Question: Diameter and mass of a planet is double that of the earth. Then time period of a pendulum at surface...

Question

Diameter and mass of a planet is double that of the earth. Then time period of a pendulum at surface of planet is how much times of time period at earth surface:
$\left( {\text{A}} \right){\text{ }}\dfrac{1}{{\sqrt 2 }}$ $Times$
$\left( {\text{B}} \right){\text{ }}\sqrt 2$ $Times$
$\left( {\text{C}} \right)$ $Equal$
$\left( {\text{D}} \right)$ $\text{None of these}$

Answer 1

Solution

A direct line passing via the middle of a circle or sphere and meeting the circumference or floor at every cease. A straight line which passes from side to side of any parent or frame, via its center.
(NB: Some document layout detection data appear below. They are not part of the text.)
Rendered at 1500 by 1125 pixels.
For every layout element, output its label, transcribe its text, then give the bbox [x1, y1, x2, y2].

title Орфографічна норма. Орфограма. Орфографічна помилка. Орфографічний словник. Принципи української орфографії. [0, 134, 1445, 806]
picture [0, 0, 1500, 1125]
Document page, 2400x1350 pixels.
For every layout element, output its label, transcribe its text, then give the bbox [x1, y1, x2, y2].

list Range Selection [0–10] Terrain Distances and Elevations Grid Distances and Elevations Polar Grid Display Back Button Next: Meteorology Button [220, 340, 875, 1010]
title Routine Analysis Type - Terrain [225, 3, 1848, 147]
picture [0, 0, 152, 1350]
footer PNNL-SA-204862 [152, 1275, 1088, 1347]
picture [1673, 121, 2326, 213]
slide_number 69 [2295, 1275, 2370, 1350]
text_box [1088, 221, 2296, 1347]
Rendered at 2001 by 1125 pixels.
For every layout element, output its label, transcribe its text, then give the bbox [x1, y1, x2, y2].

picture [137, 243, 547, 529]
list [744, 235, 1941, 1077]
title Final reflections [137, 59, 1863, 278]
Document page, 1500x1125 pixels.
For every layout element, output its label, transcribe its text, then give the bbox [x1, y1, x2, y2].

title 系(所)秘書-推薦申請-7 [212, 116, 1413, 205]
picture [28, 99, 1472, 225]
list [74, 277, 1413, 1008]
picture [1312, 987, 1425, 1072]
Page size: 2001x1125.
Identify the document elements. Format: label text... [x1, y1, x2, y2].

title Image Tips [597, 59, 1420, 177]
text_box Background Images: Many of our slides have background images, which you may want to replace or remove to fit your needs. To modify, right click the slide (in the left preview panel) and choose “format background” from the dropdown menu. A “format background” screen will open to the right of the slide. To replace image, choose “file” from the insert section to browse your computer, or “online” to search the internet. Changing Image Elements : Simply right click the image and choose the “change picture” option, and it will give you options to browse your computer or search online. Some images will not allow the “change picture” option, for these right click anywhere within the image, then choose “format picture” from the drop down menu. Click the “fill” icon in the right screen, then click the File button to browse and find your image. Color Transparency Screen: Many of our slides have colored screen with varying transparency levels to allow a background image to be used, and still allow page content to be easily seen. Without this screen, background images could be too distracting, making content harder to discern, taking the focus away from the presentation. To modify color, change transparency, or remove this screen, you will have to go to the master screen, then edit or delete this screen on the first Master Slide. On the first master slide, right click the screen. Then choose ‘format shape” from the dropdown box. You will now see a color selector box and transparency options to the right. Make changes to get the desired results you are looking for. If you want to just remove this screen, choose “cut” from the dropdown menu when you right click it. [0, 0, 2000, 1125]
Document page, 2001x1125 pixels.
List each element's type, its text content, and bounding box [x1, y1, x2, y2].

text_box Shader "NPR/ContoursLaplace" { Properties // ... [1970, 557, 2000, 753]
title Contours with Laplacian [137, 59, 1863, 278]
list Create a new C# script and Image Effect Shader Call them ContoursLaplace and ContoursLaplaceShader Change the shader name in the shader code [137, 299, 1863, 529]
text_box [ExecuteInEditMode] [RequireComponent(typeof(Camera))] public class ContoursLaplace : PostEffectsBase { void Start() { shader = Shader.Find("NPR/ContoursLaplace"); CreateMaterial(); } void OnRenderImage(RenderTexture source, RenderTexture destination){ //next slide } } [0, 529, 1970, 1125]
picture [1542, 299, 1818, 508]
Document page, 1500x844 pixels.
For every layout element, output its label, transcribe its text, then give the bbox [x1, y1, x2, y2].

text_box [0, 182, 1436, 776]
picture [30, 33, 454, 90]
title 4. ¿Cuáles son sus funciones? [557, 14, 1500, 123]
The diameter is the duration of the line thru the center that touches two points on the edge of the circle.
The orbital duration of a satellite relies upon the mass of the planet being orbited and the space of the satellite tv for pc from the center of the planet.
Because the Sun keeps 'burn' hydrogen into helium in its middle, the middle slowly collapses and heats up, causing the outer layers of the Sun to develop larger.
It is a very sluggish technique, and inside the remaining $4$ billion years, the Sun has barely grown using possibly $20$ percentage at maximum.

Formula used:
$T = 2\pi \sqrt {\dfrac{l}{g}}$
Here, $T$ is the time period of pendulum
$l$ Is the length of a string
$g$ Is the acceleration due to gravity

Complete step by step answer:
Let, us consider the time period of simple pendulum, $\tau = 2\pi \sqrt {\dfrac{l}{g}}$
For earth: $g = \dfrac{{G{M_E}}}{R}$
For planet: ${M_p} = 2{{\rm M}_E}$ and ${R_p} = 2R$
Thus, ${g_p} = \dfrac{{G(2{M_E})}}{{{{(2R)}^2}}}$
$\Rightarrow {g_p} = \dfrac{g}{2}$
Now, $\dfrac{{{t_p}}}{{{t_E}}} = \sqrt {\dfrac{g}{{g / 2}}}$
Cancel out $g$ , $\Rightarrow {t_p} = \sqrt 2 {t_E}$

Hence the correct option is B.

Note: The longer the period of string, the farther the pendulum falls; and consequently, the longer the length, or to and fro swing of the pendulum.
The length of a pendulum does not now depend on the mass of the ball, but simplest on the length of the string.
With the assumption of small angles, the frequency and length of the pendulum are unbiased of the initial angular displacement amplitude.
A pendulum can have an equal period regardless of its preliminary perspective.